--- PROBLEMS TO WORK ON ---
[a] In the GreptimeDB pipeline article, which HTTP header routes Prometheus Remote Write or Loki Push API data into a pipeline workflow?
[b] Reproduce word for word the portion of the GreptimeDB pipeline article starting at "Prometheus Remote Write +" and ending at "Prometheus Remote Write.".

--- TEXT PROVIDED ---

Powerful Data Preprocessing with the Enhanced Pipeline Engine

GreptimeDB has now been updated to v0.16—we encourage all users to upgrade for the latest features and enhancements. This post introduces the v0.15 pipeline capabilities, which remain fully applicable in v0.16.

Overview

In v0.15, GreptimeDB delivered major improvements and a comprehensive enhancement of the Pipeline Engine, dramatically increasing the flexibility and extensibility of data preprocessing. One of the most notable highlights is the native pipeline support for both Prometheus Remote Write and Loki Push API.

Now, you can seamlessly route data from these protocols into customizable pipeline workflows by simply setting the x-greptime-pipeline-name HTTP header in your requests.

Prometheus Remote Write + Pipeline: A Practical Example

Let's start with a simple example demonstrating how GreptimeDB's pipeline integrates with Prometheus Remote Write.

Here's a sample docker-compose and Prometheus configuration:

yaml

---
version: '3.8'
services:
  node_exporter:
    image: quay.io/prometheus/node-exporter:latest
    container_name: node_exporter
    command:
      - '--path.rootfs=/host'
    volumes:
      - '/:/host:ro,rslave'
    networks:
      - monitoring

  prometheus:
    image: prom/prometheus:latest
    volumes:
      - ./prometheus.yml:/etc/prometheus/prometheus.yml
    ports:
      - 9090:9090
    depends_on:
      - node_exporter
    networks:
      - monitoring

networks:
  monitoring:
global:
  scrape_interval: 15s
  evaluation_interval: 15s

scrape_configs:
  - job_name: 'node-exporter'
    static_configs:
      - targets: ['node_exporter:9100']

remote_write:
  - url: 'http://host.docker.internal:4000/v1/prometheus/write'

This setup launches a local node_exporter to collect host metrics. Prometheus scrapes these metrics and writes them to a local GreptimeDB instance via Remote Write.

Starting Up & Verifying the Pipeline

First, start GreptimeDB with ./greptime standalone start in standalone mode. Then launch node_exporter and Prometheus using docker compose up. After startup, GreptimeDB logs table creation events. Use a MySQL client to connect to GreptimeDB and verify that the metrics tables are being created and populated:

plain

mysql> show tables;
+---------------------------------------------+
| Tables                                      |
+---------------------------------------------+
| go_gc_duration_seconds                      |
| go_gc_duration_seconds_count                |
| go_gc_duration_seconds_sum                  |
| go_gc_gogc_percent                          |
| go_gc_gomemlimit_bytes                      |
| go_goroutines                               |
| go_info                                     |
| go_memstats_alloc_bytes                     |
| go_memstats_alloc_bytes_total               |
| go_memstats_buck_hash_sys_bytes             |
| go_memstats_frees_total                     |
| go_memstats_gc_sys_bytes                    |
| go_memstats_heap_alloc_bytes                |
| go_memstats_heap_idle_bytes                 |
| go_memstats_heap_inuse_bytes                |
| go_memstats_heap_objects                    |
| go_memstats_heap_released_bytes             |
| go_memstats_heap_sys_bytes                  |
| go_memstats_last_gc_time_seconds            |
| go_memstats_mallocs_total                   |
| go_memstats_mcache_inuse_bytes              |
... ignore

Select one table randomly and proceed to query it, the results are as follows:

Note: The specific fields will vary depending on the platform and settings used by node_exporter.

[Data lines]
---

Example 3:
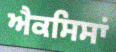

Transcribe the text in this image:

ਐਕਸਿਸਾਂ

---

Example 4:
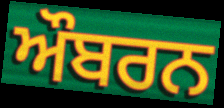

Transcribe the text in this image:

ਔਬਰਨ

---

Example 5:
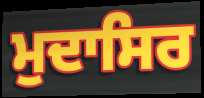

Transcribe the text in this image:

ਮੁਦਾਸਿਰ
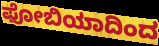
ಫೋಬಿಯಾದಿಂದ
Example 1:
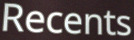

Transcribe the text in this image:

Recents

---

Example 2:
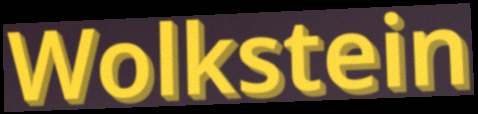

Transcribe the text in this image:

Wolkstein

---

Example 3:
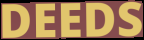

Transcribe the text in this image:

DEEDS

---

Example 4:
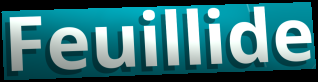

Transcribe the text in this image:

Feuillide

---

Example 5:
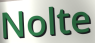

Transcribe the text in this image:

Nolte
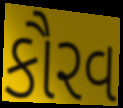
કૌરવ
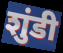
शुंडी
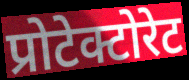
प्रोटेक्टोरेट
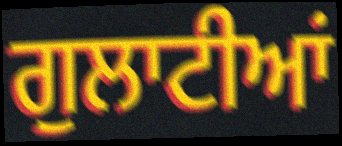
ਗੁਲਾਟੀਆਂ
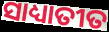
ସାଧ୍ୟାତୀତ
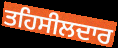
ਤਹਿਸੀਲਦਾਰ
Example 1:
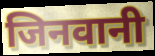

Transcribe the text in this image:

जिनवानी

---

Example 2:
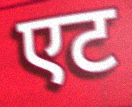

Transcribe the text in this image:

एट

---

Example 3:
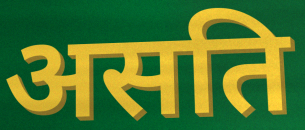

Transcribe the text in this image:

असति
---
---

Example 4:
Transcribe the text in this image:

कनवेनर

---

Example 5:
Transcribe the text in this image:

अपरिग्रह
--
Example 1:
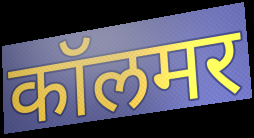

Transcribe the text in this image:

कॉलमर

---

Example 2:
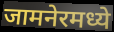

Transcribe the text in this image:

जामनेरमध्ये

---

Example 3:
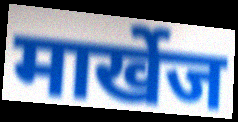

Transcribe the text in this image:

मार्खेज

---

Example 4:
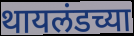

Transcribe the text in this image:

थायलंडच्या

--- OUTPUTS FOR THE TASKS ---
[a] The x-greptime-pipeline-name header.

[b]
Prometheus Remote Write + Pipeline: A Practical Example

Let's start with a simple example demonstrating how GreptimeDB's pipeline integrates with Prometheus Remote Write.